Ce matin de mars, huit stagiaires sont au rendez-vous dans les locaux strasbourgeois de l’association SOS France Victimes 67, pour la quatrième et dernière journée de leur formation d’animateurs de rencontres condamnés-victimes. Cette mesure de justice restaurative, enclenchée sur la base du volontariat à l’occasion d’une procédure pénale classique, offre à des victimes et auteurs du même type d’infraction, mais jamais de la même affaire, un espace de dialogue sécurisé. Elle peut se tenir en détention ou en milieu ouvert, selon les auteurs concernés.
Autour de la table, des juristes de l’association Thémis, soutien juridique aux enfants et aux jeunes, ainsi qu’une conseillère du service de contrôle judiciaire et d’enquête, association d’accompagnement des personnes sous contrôle judiciaire, sont venus se former.
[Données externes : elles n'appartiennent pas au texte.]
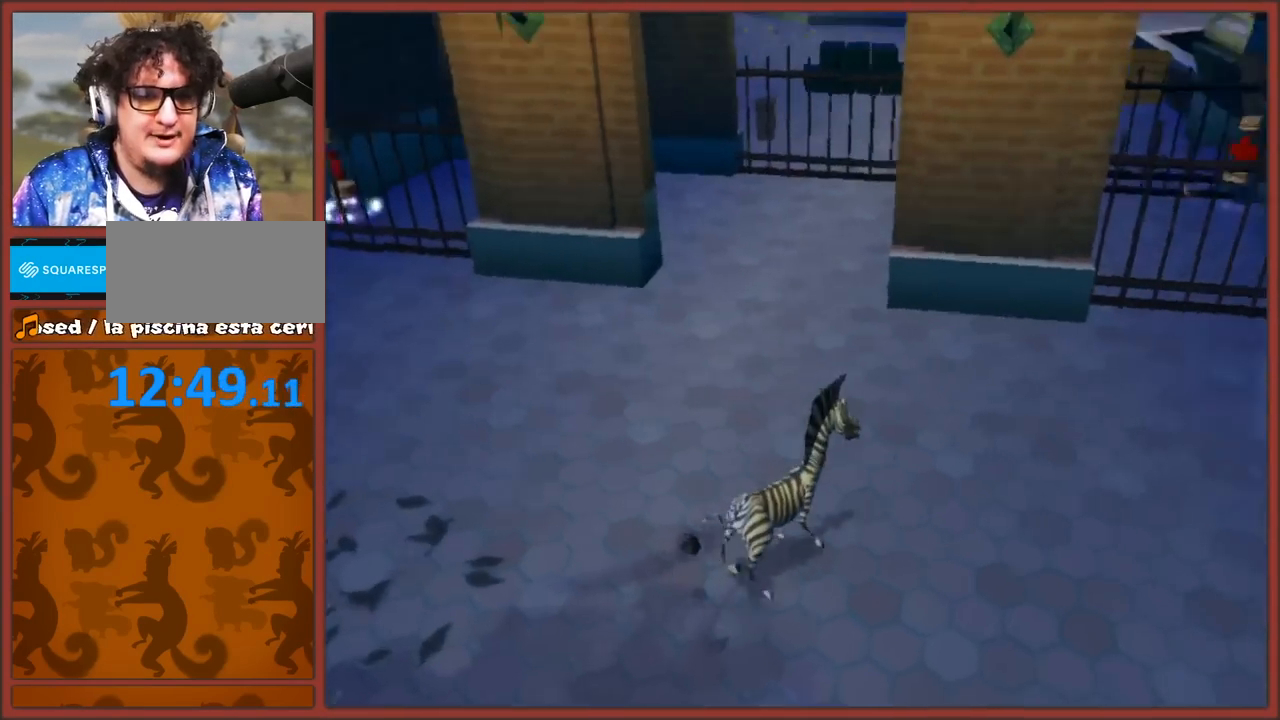
{"buttons": [], "left_stick": "down-right", "right_stick": "left", "events": [[250, "left_stick", "center"], [483, "left_stick", "down-right"]]}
Elles pourront donc ensuite renseigner leurs publics sur les mesures qu’elles pourraient leur proposer. Françoise Muller, Jean-Luc Gries et Nicole B., trois bénévoles récents de l’association hôte, SOS France Victimes 67, se sont invités aux côtés de ces professionnels, bien décidés à devenir les petites mains du déploiement de la justice restaurative dans leur région.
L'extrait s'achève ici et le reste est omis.